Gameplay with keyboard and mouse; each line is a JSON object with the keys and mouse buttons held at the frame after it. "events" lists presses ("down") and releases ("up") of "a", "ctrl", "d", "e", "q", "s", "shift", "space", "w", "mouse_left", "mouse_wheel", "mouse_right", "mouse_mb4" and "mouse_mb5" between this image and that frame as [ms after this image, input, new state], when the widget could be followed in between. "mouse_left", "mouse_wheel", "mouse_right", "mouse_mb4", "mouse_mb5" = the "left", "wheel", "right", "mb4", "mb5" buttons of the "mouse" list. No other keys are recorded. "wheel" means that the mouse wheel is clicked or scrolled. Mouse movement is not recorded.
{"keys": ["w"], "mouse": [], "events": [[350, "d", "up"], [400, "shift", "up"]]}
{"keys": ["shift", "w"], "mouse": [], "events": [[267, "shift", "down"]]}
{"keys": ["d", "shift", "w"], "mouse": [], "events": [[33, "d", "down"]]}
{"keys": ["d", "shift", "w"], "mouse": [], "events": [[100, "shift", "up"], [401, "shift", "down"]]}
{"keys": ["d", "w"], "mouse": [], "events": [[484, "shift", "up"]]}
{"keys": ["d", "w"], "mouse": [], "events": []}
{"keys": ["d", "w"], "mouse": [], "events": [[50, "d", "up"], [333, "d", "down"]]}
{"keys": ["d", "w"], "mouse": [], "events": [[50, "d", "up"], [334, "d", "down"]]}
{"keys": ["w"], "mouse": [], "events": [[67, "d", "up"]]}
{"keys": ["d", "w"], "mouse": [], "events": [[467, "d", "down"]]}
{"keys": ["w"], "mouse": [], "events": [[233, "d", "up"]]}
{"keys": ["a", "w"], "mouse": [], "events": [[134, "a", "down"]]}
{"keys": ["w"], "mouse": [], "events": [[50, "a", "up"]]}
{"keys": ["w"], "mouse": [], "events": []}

#####

## PROBLEM DETAILS
Show the lines of the listing above with "shift".

## TASK ANSWER
Gameplay with keyboard and mouse; each line is a JSON object with the keys and mouse buttons held at the frame after it. "events" lists presses ("down") and releases ("up") of "a", "ctrl", "d", "e", "q", "s", "shift", "space", "w", "mouse_left", "mouse_wheel", "mouse_right", "mouse_mb4" and "mouse_mb5" between this image and that frame as [ms after this image, input, new state], when the widget could be followed in between. "mouse_left", "mouse_wheel", "mouse_right", "mouse_mb4", "mouse_mb5" = the "left", "wheel", "right", "mb4", "mb5" buttons of the "mouse" list. No other keys are recorded. "wheel" means that the mouse wheel is clicked or scrolled. Mouse movement is not recorded.
{"keys": ["w"], "mouse": [], "events": [[350, "d", "up"], [400, "shift", "up"]]}
{"keys": ["shift", "w"], "mouse": [], "events": [[267, "shift", "down"]]}
{"keys": ["d", "shift", "w"], "mouse": [], "events": [[33, "d", "down"]]}
{"keys": ["d", "shift", "w"], "mouse": [], "events": [[100, "shift", "up"], [401, "shift", "down"]]}
{"keys": ["d", "w"], "mouse": [], "events": [[484, "shift", "up"]]}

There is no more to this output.